Пришлось подчиниться, а чтобы перебить кислый вкус во рту, я стал жадно попыхивать трубкой. Степан, между тем, говорил:
— Сашка опытен, тебе до него далеко. А ты, зато, моложе. Значит, быстрее и выносливее. Опять же, реакция лучше. Потому не старайся решить дело сразу, не лезь на рожон, затягивай бой. Пусть он прыгает, а ты жди своего шанса. Понял?
Я кивнул.
— Не вздумай бить ногой; не пройдёт. Нож ты у него не вышибешь, а он полоснёт тебя. Или в грязи поскользнёшься, тогда конец. Надеюсь, понял?
Я кивнул.
— Не вздумай парировать ножом. Или уходи, или лови руку в захват и сближайся. Понял?
Я кивнул.
— Забудь про всякие стойки. Ты этого не умеешь. Пусть Санёк выпендривается, а ты двигайся, как в жизни. Не мешай телу. Оно само знает, как нужно. Понял?
Я кивнул.
— Не верти нож в ладони. Как взял, так и держи. В сырую погоду руки быстро станут скользкими, можешь выронить. Понял?
Я снова кивнул.
— Раз понял, всё… иди. Больше ничем помочь не смогу. Да не спеши ты. Пусть подождёт. Ишь, стоит, мокнет, герой! А нам это лучше. Замёрзнет, мышцы застынут. Ты пока скидывай рубаху.
Степан твёрдыми пальцами начал разминать моё тело.
— Как рука? — поинтересовался он, когда закончил.
Я сжал и разжал кулак. Ладонь совсем не болела, по ней растеклось лёгкое онемение. Взяв нож, я направился к выходу.
— Стой! — велел Степан.
— Что ещё? — обернулся я.
— Разувайся, обуешь мои сапоги. В твоих не шибко побегаешь. И ещё… ладно, чему раньше не научил, сейчас научить не успею. Ты там это, не благородничай. Просто зарежь его, и возвращайся. Понял?
Я в очередной раз кивнул.
— Раз понял, удачи!
Клыков перекрестил меня. Он постарался сделать это незаметно, а я увидел.
Я медленно приблизился к Сашке. Хотелось накрутить себя, сейчас бы мне пригодилось немного злости, да где же взять её, эту злость? Когда стала нужна, вся куда-то подевалась, незаметно, по капельке, утекла. Ничего не осталось, даже страха, лишь звенящая пустота в голове. Ну, дайте же хоть немного злости! Без неё — пропаду!

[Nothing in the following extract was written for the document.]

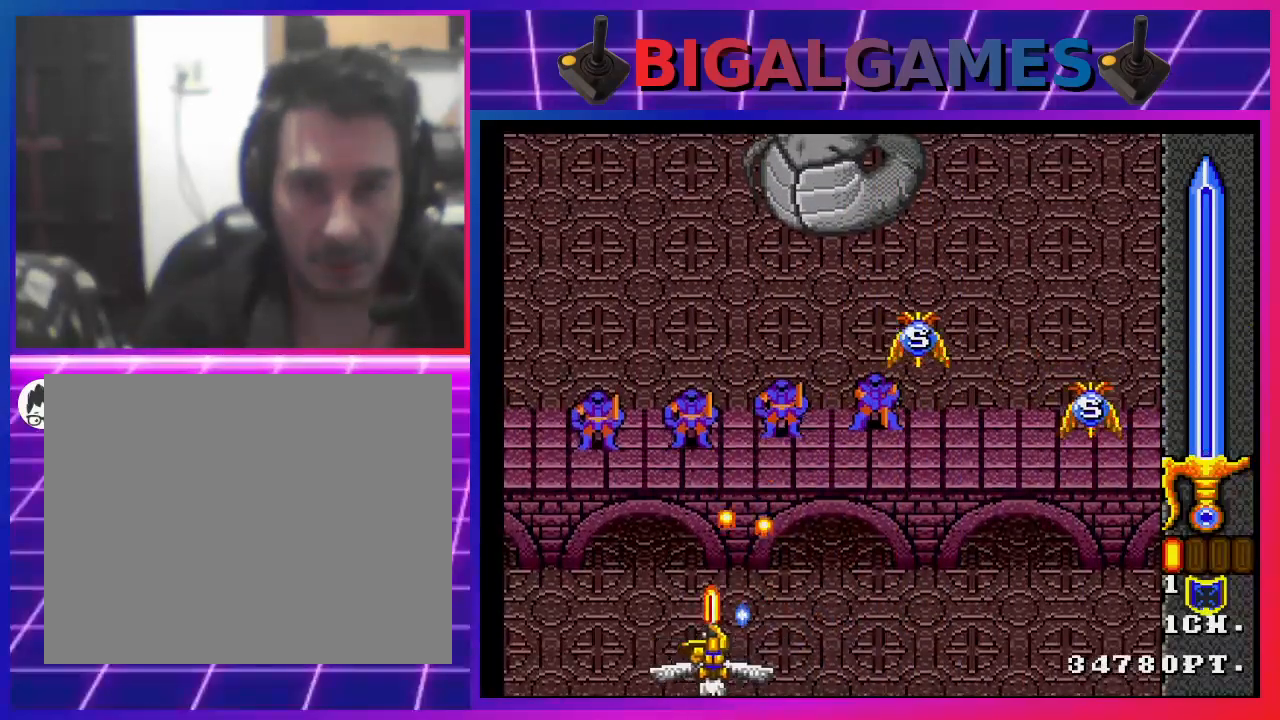
{"buttons": ["CROSS", "DPAD_RIGHT"], "left_stick": "center", "right_stick": "center", "events": [[67, "CROSS", "up"], [133, "CROSS", "down"], [133, "DPAD_LEFT", "up"], [200, "CROSS", "up"], [200, "DPAD_RIGHT", "down"], [267, "CROSS", "down"], [367, "CROSS", "up"], [433, "CROSS", "down"]]}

Сашка ждал: обнажённый торс, к груди прилипли мокрые волоски, в правой руке нож.
— Не передумал? — спросил я.
— Начинаем.
— Ну, начинай…
Драка на ножах — не очень зрелищное дело, пожалуй, со стороны это ещё скучнее, чем выступление поселковой самодеятельности. И здесь, и там самое интересное случается в конце, но там концерт завершается танцами, а здесь с них всё начинается. Мы топчемся на месте, словно в неспешной пляске, выжидаем и боимся упустить возможность — ту самую, которой успеет воспользоваться лишь один.

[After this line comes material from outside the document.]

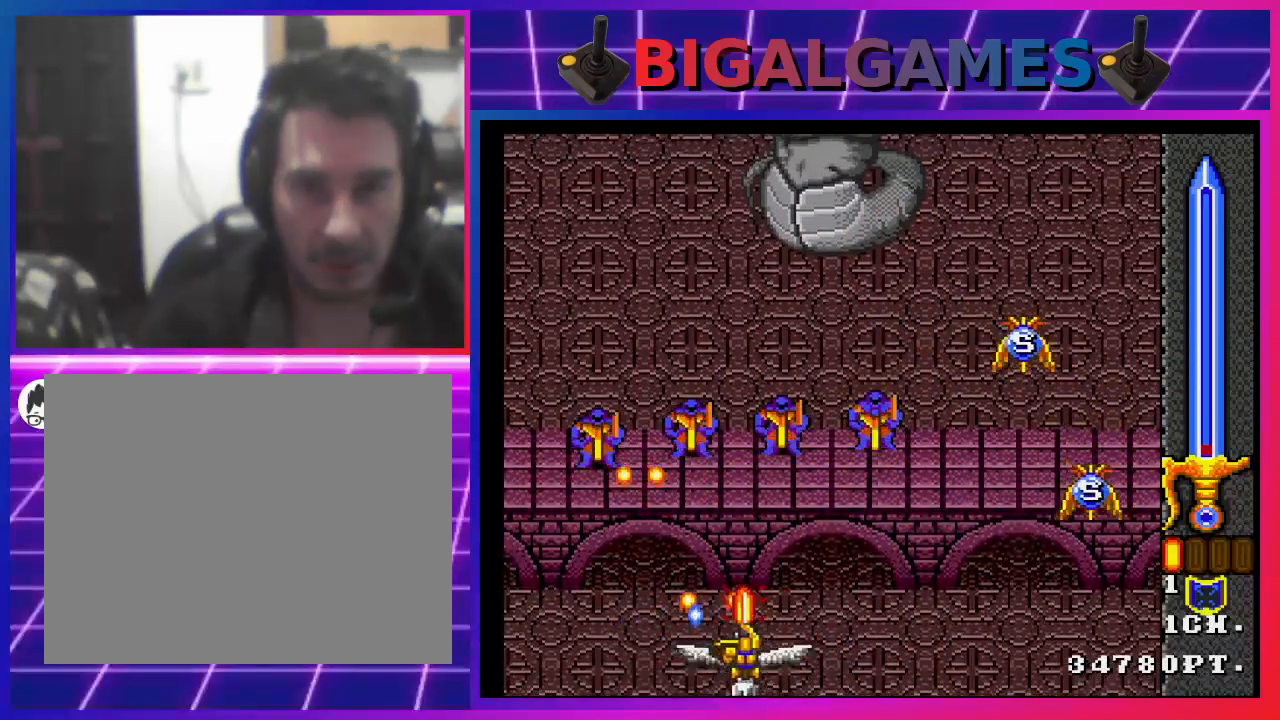
{"buttons": ["DPAD_RIGHT"], "left_stick": "center", "right_stick": "center", "events": [[33, "CROSS", "up"], [100, "CROSS", "down"], [200, "CROSS", "up"], [267, "CROSS", "down"], [333, "CROSS", "up"], [400, "CROSS", "down"], [467, "CROSS", "up"]]}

Сашка делает осторожный шажок. Я так же осторожно пячусь. Ещё шаг. Зуб мотает головой, убирая некстати упавшую на глаза мокрую чёлку, и кидается в атаку. Я, суматошно взмахнув руками, отскакиваю. Лезвие чужого ножа — снизу вверх — проносится перед лицом. Этот удар — мимо. Повезло… на всякий случай отхожу ещё на пару шагов. Чёрт, как скользко… Сашка наступает, я пячусь. Всё время назад и вправо.
Снова мелькает нож, теперь не опасно — далеко от меня.
Ветер в лицо, дождь в глаза; протереть бы, проморгаться… Сашка вновь атакует, а я отступаю.
— Хватит бегать, дерись, — рычит Сашка.
— Пошёл ты!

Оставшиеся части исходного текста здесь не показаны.